An overall economy in China grew at 7.4 percent last year while the most recent annualized GDP growth rate hit slower 6.9 percent in the three months through September from a year earlier. In the meantime, Shanghai Stock Exchange Composite Index nosedived from 5,166 in June to around 3,300 in October. China’s spectacular economic growth in the past decades are no longer seen today and every single article from newspapers about China’s economic slowdown make people think the country’s economy is over before catching up with developed economies’ income levels, like the United States or neighboring Japan. Per capita GDP in China last year was 46,629 yuan or US$7,346 per person.
China’s economic slowdown is obvious when just looking at various data written negatively on newspapers, such as The Wall Street Journal or the Financial Times, but you may want to throw a question like this, “is China’s economy really slowing down?” if you ever walk down Shanghai’s populous East Nanjing street. While you walk down this street in the evening, you will always be in the center of the crowds, where you may not experience such atmosphere in your home country. Shanghainese (local Shanghai people) are dancing and singing among the crowds without any hesitation while trams are moving, like a snake, from west to east or the other, to dodge coming pedestrians.
Shanghai is different. Annual per income per person in the city now reached 97,118 yuan or US$15,287 (in 2014), more than twice higher than the nationwide average. Again, it is an average basis. Among Shanghai’s over 24 million population, local Shanghainese are said to be much wealthier thanks mostly to rising property prices over the past decades. According to Bloomberg, 159,000 people in Shanghai are known to be millionaires (at least 10 million yuan or about US$1.6 million). Including Shanghai’s neighboring cities, Hangzhou, Suzhou, and Ningbo, 235,500 people are said to be millionaires. There is no reason luxurious Porsche Cayenne SUVs are extensively popular in the city while Ferrari and Lamborghini are often seen in five-star hotels’ parking lots.

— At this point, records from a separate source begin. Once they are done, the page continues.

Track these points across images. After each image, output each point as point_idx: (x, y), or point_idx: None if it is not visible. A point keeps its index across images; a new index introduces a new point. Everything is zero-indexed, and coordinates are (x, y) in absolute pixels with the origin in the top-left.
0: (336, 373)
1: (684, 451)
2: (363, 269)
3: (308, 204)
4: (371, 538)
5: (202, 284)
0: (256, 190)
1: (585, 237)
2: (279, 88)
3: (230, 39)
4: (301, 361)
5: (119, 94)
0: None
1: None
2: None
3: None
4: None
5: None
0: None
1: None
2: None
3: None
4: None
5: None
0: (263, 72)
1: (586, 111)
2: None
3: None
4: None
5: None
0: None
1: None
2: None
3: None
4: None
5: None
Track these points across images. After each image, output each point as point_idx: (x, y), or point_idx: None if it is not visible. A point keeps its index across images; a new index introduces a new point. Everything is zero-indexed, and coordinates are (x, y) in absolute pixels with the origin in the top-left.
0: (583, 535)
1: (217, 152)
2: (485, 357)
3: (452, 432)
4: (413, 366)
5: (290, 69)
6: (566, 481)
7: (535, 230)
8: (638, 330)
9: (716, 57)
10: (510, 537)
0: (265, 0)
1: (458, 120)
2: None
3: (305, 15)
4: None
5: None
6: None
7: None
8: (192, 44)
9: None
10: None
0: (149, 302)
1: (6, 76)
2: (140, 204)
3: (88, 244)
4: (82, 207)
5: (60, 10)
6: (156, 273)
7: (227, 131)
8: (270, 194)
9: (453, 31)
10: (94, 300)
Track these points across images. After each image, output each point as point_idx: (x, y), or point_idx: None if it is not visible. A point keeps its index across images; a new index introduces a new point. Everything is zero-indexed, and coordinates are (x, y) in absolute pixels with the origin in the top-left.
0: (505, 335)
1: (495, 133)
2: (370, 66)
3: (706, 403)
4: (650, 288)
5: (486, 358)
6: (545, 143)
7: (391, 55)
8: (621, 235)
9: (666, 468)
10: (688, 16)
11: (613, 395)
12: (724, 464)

Prices of popular Caramel Macchiato and morning Café Americano (both Tall, hot) in Shanghai are 31 yuan and 22 yuan, respectively. Thanks to the higher-than-nationwide average income level in the city, Shanghainese as well as white-collar immigrant workers are comfortable purchasing premium Starbucks’ beverages. Though the 31-yuan Caramel Macchiato is not inexpensive for ordinal people. With that amount, one can enjoy a reasonable amount of dinner at one of food courts in one of many available shopping malls across the city. Or one can grab a bowl of fried rice or noodles at an outside food stand at reasonable 6 yuan. A BigMac meal at McDonald’s next door, for instance, costs 23 yuan. That being said, Starbucks’ products are generally expensive. However, affluent Shanghainese are willing to visit their favorite Starbucks stores to enjoy premium coffee and its modern experience without considering a wallet inside.
Thanks to wealthier Shanghai, the number of Starbucks stores available in the city is currently 382 (according to a telephone interview with Starbucks China Shanghai office on October 26, 2015), out of over 1,700 stores throughout mainland China. That means 22.5 percent of total Starbucks stores in mainland China is concentrated in this special municipality. While Starbucks’ expansion in China is likely to continue in coming years as its store count in the country grew more than tripled from 500 stores in 2011, the store counts in Shanghai are also likely to grow in tandem.